[[ INFORMATION PROVIDED open ]]

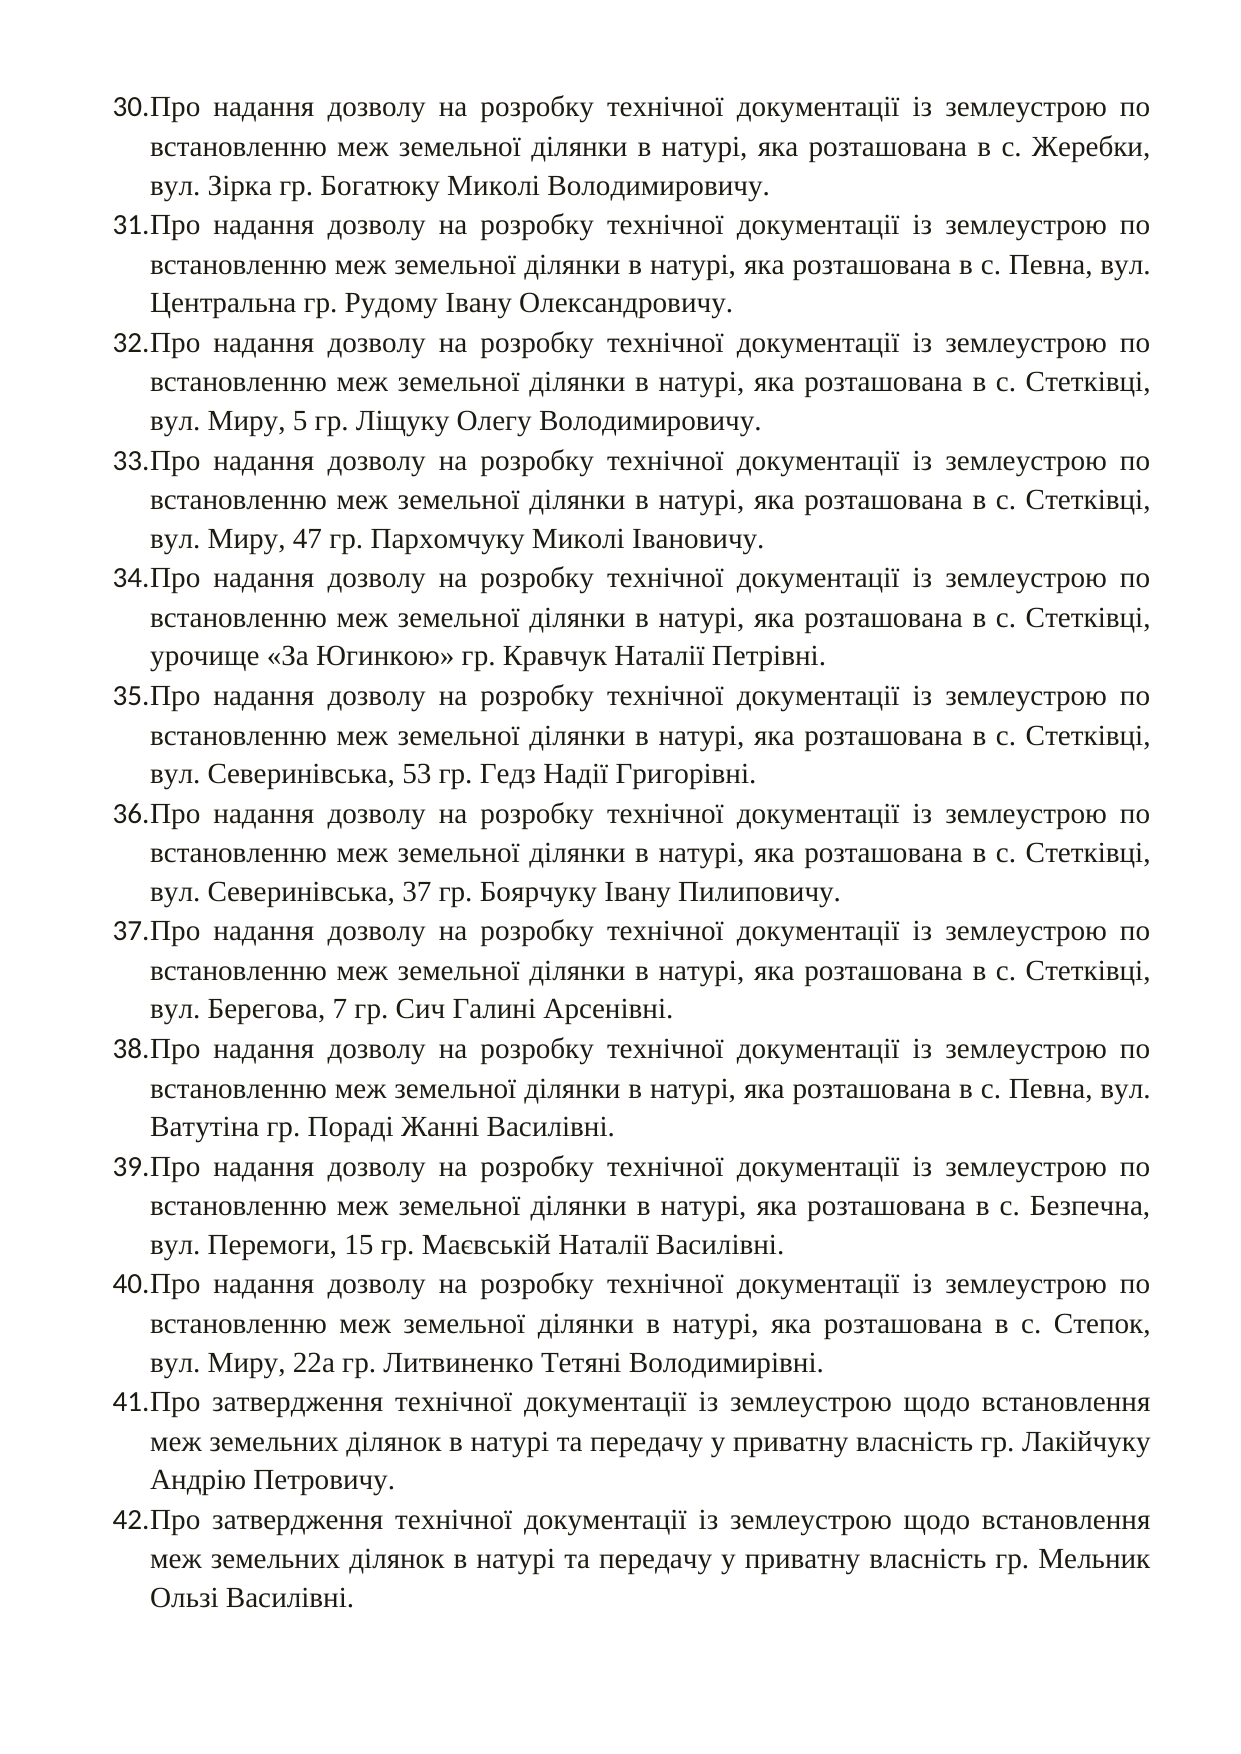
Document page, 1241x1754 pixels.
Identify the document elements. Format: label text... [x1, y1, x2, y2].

list Про затвердження технічної документації із землеустрою щодо встановлення меж земельних ділянок в натурі та передачу у приватну власність гр. Лакійчуку Андрію Петровичу. [112, 1383, 1152, 1496]
list Про надання дозволу на розробку технічної документації із землеустрою по встановленню меж земельної ділянки в натурі, яка розташована в с. Стетківці, вул. Берегова, 7 гр. Сич Галині Арсенівні. [112, 912, 1152, 1025]
list Про надання дозволу на розробку технічної документації із землеустрою по встановленню меж земельної ділянки в натурі, яка розташована в с. Стетківці, урочище «За Югинкою» гр. Кравчук Наталії Петрівні. [112, 559, 1152, 672]
list Про надання дозволу на розробку технічної документації із землеустрою по встановленню меж земельної ділянки в натурі, яка розташована в с. Безпечна, вул. Перемоги, 15 гр. Маєвській Наталії Василівні. [112, 1148, 1152, 1261]
list Про надання дозволу на розробку технічної документації із землеустрою по встановленню меж земельної ділянки в натурі, яка розташована в с. Стетківці, вул. Северинівська, 37 гр. Боярчуку Івану Пилиповичу. [112, 795, 1152, 907]
list Про надання дозволу на розробку технічної документації із землеустрою по встановленню меж земельної ділянки в натурі, яка розташована в с. Жеребки, вул. Зірка гр. Богатюку Миколі Володимировичу. [112, 88, 1152, 201]
list Про надання дозволу на розробку технічної документації із землеустрою по встановленню меж земельної ділянки в натурі, яка розташована в с. Певна, вул. Ватутіна гр. Пораді Жанні Василівні. [112, 1030, 1152, 1143]
list Про надання дозволу на розробку технічної документації із землеустрою по встановленню меж земельної ділянки в натурі, яка розташована в с. Стетківці, вул. Северинівська, 53 гр. Гедз Надії Григорівні. [112, 677, 1152, 790]
list Про надання дозволу на розробку технічної документації із землеустрою по встановленню меж земельної ділянки в натурі, яка розташована в с. Стетківці, вул. Миру, 47 гр. Пархомчуку Миколі Івановичу. [112, 442, 1152, 554]
list Про надання дозволу на розробку технічної документації із землеустрою по встановленню меж земельної ділянки в натурі, яка розташована в с. Стетківці, вул. Миру, 5 гр. Ліщуку Олегу Володимировичу. [112, 324, 1152, 437]
list Про надання дозволу на розробку технічної документації із землеустрою по встановленню меж земельної ділянки в натурі, яка розташована в с. Певна, вул. Центральна гр. Рудому Івану Олександровичу. [112, 206, 1152, 319]
list Про затвердження технічної документації із землеустрою щодо встановлення меж земельних ділянок в натурі та передачу у приватну власність гр. Мельник Ользі Василівні. [112, 1501, 1152, 1614]
list Про надання дозволу на розробку технічної документації із землеустрою по встановленню меж земельної ділянки в натурі, яка розташована в с. Степок, вул. Миру, 22а гр. Литвиненко Тетяні Володимирівні. [112, 1266, 1152, 1378]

[[ INFORMATION PROVIDED closed ]]

- _WHAT TO DO_: Everything in the entries must come back exactly, except the pictures.

- _FINISHED EXERCISE_:
Document page, 1241x1754 pixels.
Identify the document elements. Format: label text... [x1, y1, x2, y2].

list Про затвердження технічної документації із землеустрою щодо встановлення меж земельних ділянок в натурі та передачу у приватну власність гр. Лакійчуку Андрію Петровичу. [112, 1383, 1152, 1496]
list Про надання дозволу на розробку технічної документації із землеустрою по встановленню меж земельної ділянки в натурі, яка розташована в с. Стетківці, вул. Берегова, 7 гр. Сич Галині Арсенівні. [112, 912, 1152, 1025]
list Про надання дозволу на розробку технічної документації із землеустрою по встановленню меж земельної ділянки в натурі, яка розташована в с. Стетківці, урочище «За Югинкою» гр. Кравчук Наталії Петрівні. [112, 559, 1152, 672]
list Про надання дозволу на розробку технічної документації із землеустрою по встановленню меж земельної ділянки в натурі, яка розташована в с. Безпечна, вул. Перемоги, 15 гр. Маєвській Наталії Василівні. [112, 1148, 1152, 1261]
list Про надання дозволу на розробку технічної документації із землеустрою по встановленню меж земельної ділянки в натурі, яка розташована в с. Стетківці, вул. Северинівська, 37 гр. Боярчуку Івану Пилиповичу. [112, 795, 1152, 907]
list Про надання дозволу на розробку технічної документації із землеустрою по встановленню меж земельної ділянки в натурі, яка розташована в с. Жеребки, вул. Зірка гр. Богатюку Миколі Володимировичу. [112, 88, 1152, 201]
list Про надання дозволу на розробку технічної документації із землеустрою по встановленню меж земельної ділянки в натурі, яка розташована в с. Певна, вул. Ватутіна гр. Пораді Жанні Василівні. [112, 1030, 1152, 1143]
list Про надання дозволу на розробку технічної документації із землеустрою по встановленню меж земельної ділянки в натурі, яка розташована в с. Стетківці, вул. Северинівська, 53 гр. Гедз Надії Григорівні. [112, 677, 1152, 790]
list Про надання дозволу на розробку технічної документації із землеустрою по встановленню меж земельної ділянки в натурі, яка розташована в с. Стетківці, вул. Миру, 47 гр. Пархомчуку Миколі Івановичу. [112, 442, 1152, 554]
list Про надання дозволу на розробку технічної документації із землеустрою по встановленню меж земельної ділянки в натурі, яка розташована в с. Стетківці, вул. Миру, 5 гр. Ліщуку Олегу Володимировичу. [112, 324, 1152, 437]
list Про надання дозволу на розробку технічної документації із землеустрою по встановленню меж земельної ділянки в натурі, яка розташована в с. Певна, вул. Центральна гр. Рудому Івану Олександровичу. [112, 206, 1152, 319]
list Про затвердження технічної документації із землеустрою щодо встановлення меж земельних ділянок в натурі та передачу у приватну власність гр. Мельник Ользі Василівні. [112, 1501, 1152, 1614]
list Про надання дозволу на розробку технічної документації із землеустрою по встановленню меж земельної ділянки в натурі, яка розташована в с. Степок, вул. Миру, 22а гр. Литвиненко Тетяні Володимирівні. [112, 1266, 1152, 1378]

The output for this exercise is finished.